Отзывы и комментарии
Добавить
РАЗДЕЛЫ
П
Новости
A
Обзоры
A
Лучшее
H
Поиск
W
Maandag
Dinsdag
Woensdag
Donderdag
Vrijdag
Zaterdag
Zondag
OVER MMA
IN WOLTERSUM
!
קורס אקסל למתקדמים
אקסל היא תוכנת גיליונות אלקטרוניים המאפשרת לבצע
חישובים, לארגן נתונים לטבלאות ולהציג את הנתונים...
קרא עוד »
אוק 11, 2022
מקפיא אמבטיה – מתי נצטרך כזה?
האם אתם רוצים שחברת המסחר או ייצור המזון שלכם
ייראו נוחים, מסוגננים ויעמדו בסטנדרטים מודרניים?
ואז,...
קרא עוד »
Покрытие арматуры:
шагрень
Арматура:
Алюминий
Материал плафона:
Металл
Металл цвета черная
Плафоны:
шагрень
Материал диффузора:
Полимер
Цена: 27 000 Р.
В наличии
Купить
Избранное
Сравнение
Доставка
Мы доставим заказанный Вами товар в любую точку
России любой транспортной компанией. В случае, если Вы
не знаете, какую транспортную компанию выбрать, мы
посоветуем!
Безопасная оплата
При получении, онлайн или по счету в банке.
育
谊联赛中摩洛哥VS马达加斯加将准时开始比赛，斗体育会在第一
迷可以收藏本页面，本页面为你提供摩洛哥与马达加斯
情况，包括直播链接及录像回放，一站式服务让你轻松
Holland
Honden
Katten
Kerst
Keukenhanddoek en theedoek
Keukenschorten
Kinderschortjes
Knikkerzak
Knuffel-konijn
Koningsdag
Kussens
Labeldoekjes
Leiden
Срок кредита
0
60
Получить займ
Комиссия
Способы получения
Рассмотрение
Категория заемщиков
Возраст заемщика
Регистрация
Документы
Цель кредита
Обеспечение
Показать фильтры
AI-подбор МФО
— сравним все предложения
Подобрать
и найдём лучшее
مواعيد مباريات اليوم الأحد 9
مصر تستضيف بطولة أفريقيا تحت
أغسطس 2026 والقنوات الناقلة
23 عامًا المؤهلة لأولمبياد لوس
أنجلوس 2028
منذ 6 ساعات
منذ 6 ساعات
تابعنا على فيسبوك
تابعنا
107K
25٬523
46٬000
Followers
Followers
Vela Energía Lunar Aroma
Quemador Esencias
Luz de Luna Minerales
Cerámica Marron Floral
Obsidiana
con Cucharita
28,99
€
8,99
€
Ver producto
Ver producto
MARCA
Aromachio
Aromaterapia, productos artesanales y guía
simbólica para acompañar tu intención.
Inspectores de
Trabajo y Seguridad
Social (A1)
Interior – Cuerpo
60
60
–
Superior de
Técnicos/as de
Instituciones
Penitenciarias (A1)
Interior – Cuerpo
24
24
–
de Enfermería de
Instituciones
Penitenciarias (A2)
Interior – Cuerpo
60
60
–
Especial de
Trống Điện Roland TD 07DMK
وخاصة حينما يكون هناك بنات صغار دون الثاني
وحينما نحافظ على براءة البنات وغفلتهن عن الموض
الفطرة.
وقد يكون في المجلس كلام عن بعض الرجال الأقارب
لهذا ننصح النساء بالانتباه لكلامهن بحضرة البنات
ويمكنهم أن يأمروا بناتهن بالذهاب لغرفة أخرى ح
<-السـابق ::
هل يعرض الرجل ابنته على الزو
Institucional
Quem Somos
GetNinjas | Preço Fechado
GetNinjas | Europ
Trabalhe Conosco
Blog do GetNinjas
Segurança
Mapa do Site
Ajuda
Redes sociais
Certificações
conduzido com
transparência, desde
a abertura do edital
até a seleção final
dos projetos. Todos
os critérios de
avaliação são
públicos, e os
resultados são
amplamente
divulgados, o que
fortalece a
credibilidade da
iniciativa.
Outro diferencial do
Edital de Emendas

####################

[Aim of the exercise] Your reply should consist solely of the number of lines above that contain the word "يكون".

[Response for this exercise] 2